Phenoxyimine Iron Aryl and Alkoxide Complexes as Reactive Intermediates in Iron-Catalyzed C(sp2)–C(sp3) Suzuki-Miyaura Cross-Coupling

The mechanism of phenoxyimine iron-catalyzed C(sp²)–C(sp³) Suzuki-Miyaura cross-coupling (SMC) mediated by alkoxide bases has been investigated through a combination of catalytic and stoichiometric experiments, focusing on the synthesis of catalytically relevant iron intermediates. Phenoxyimine (FI) iron bromide, alkoxide, and aryl complexes bearing pyridine and 4-dimethylaminopyridine (DMAP) ligands were synthesized and characterized by a combination of ⁵⁷Fe Mössbauer spectroscopy, ¹H NMR spectroscopy, magnetometry, and X-ray diffraction. Resting-state analysis supports turnover-limiting transmetalation from neutral aryl boron nucleophiles to high-spin, tetrahedral iron(II) alkoxide complexes to yield the corresponding iron(II) aryl derivatives.

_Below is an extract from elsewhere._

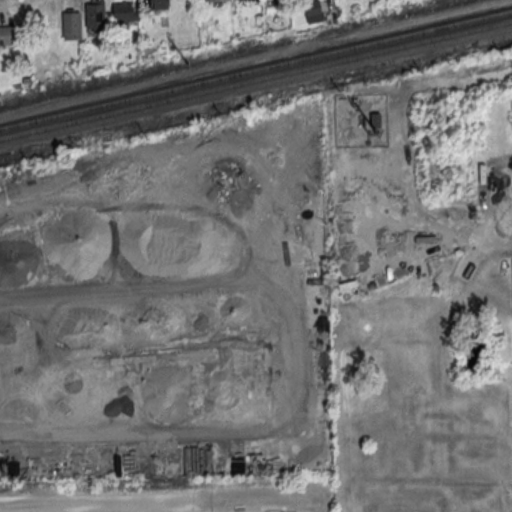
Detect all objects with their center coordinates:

Based on the experimental data, these high-spin, tetrahedral iron complexes likely both capture the electrophile-derived C(sp³) radical and initiate the radical chain responsible for C(sp²)–C(sp³) bond formation. High-spin iron(II) aryl complexes with both electron-donating and -withdrawing substituents were isolated, contrasting the scope limitations of the catalytic cross-coupling, where only aryl boronate nucleophiles with electron-deficient groups afforded a high yield of cross-coupled product. The iron alkoxide complexes converted to catalytically inactive bis(chelate) iron complexes and iron alkoxide aggregates over time through a pathway involving dissociation of the pyridine ligand. Thus, the success of the catalytic cross-coupling reaction is dependent on the relative rates of two competing processes: (i) the rate of transmetalation of the aryl organoboron nucleophile versus (ii) the rate of deactivation of the iron alkoxide resting state through conversion to the bis(chelate) iron complex. Addition of DMAP to both stoichiometric and catalytic reactions suppressed catalyst deactivation and improved cross-coupling performance.